# Intent classification with regex I

You'll begin by implementing a very simple technique to recognize intents - looking for the presence of keywords.

A dictionary, keywords, has already been defined. It has the intents "greet", "goodbye", and "thankyou" as keys, and lists of keywords as the corresponding values. For example, keywords["greet"] is set to "["hello","hi","hey"].

Also defined is a second dictionary, responses, indicating how the bot should respond to each of these intents. It also has a default response with the key "default".
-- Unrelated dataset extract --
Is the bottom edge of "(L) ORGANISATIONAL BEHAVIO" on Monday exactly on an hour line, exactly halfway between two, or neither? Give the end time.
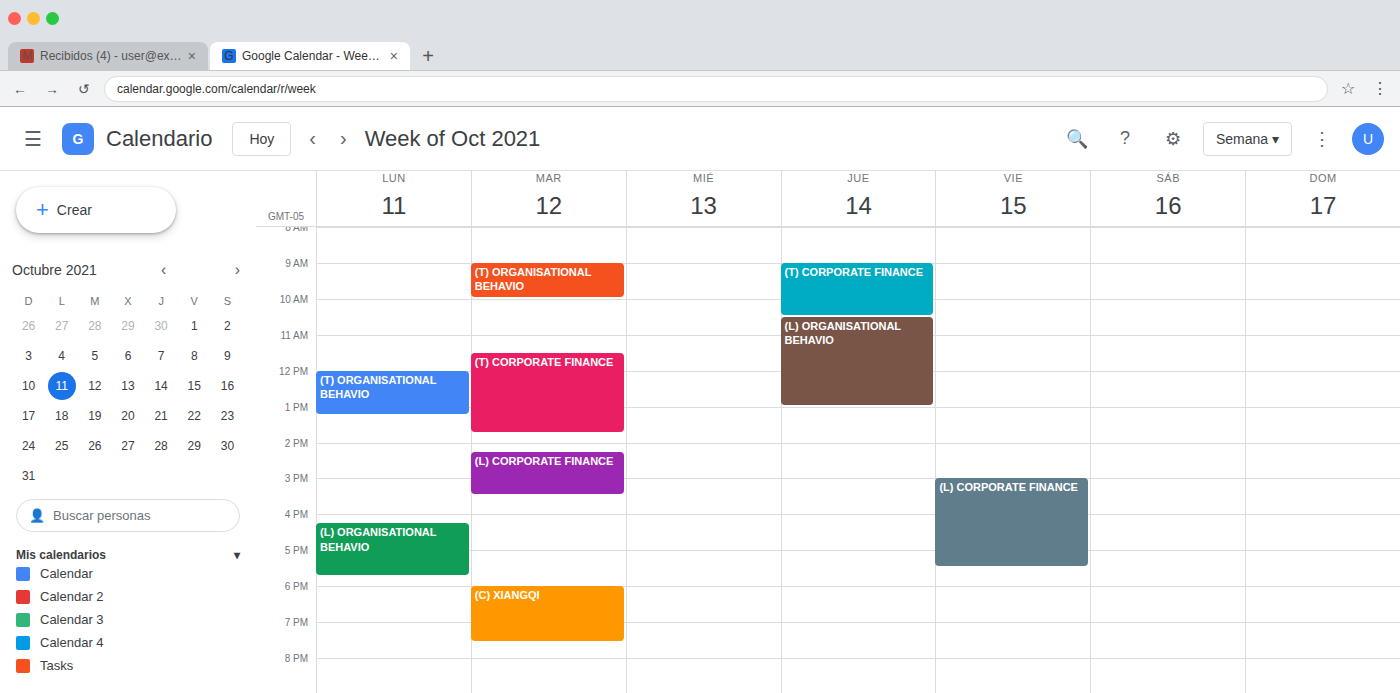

The function send_message(), along with the bot and user templates, have also already been defined. Your job in this exercise is to create a dictionary with the intents as keys and regex objects as values.

In [1]:
import re

keywords = {'greet': ['hello', 'hi', 'hey'], 'goodbye': ['bye', 'farewell'], 'thankyou': ['thank', 'thx']}

# Define a dictionary of patterns
patterns = {}

# Iterate over the keywords dictionary
for intent, keys in keywords.items():
    # Create regular expressions and compile them into pattern objects
    patterns[intent] = re.compile('|'.join(keys))
    
# Print the patterns
print(patterns)

{'greet': re.compile('hello|hi|hey'), 'goodbye': re.compile('bye|farewell'), 'thankyou': re.compile('thank|thx')}


# Intent classification with regex II

With your patterns dictionary created, it's now time to define a function to find the intent of a message.

In [2]:
user_template = 'USER : {0}'
bot_template = 'BOT : {0}'

responses = {'greet': 'Hello you! :)', 'goodbye': 'goodbye for now', 'thankyou': 'you are very welcome', 'default': 'default message'}
    
def send_message(message):
    print(user_template.format(message))
    response = respond(message)
    print(bot_template.format(response))

# Define a function to find the intent of a message
def match_intent(message):
    matched_intent = None
    for intent, pattern in patterns.items():
        # Check if the pattern occurs in the message 
        if re.search(pattern, message):
            matched_intent = intent
    return matched_intent

# Define a respond function
def respond(message):
    # Call the match_intent function
    intent = match_intent(message)
    # Fall back to the default response
    key = "default"
    if intent in responses:
        key = intent
    return responses[key]

# Send messages
send_message("hello!")
send_message("bye byeee")
send_message("thanks very much!")

USER : hello!
BOT : Hello you! :)
USER : bye byeee
BOT : goodbye for now
USER : thanks very much!
BOT : you are very welcome


# Entity extraction with regex

Now you'll use another simple method, this time for finding a person's name in a sentence, such as "hello, my name is David Copperfield".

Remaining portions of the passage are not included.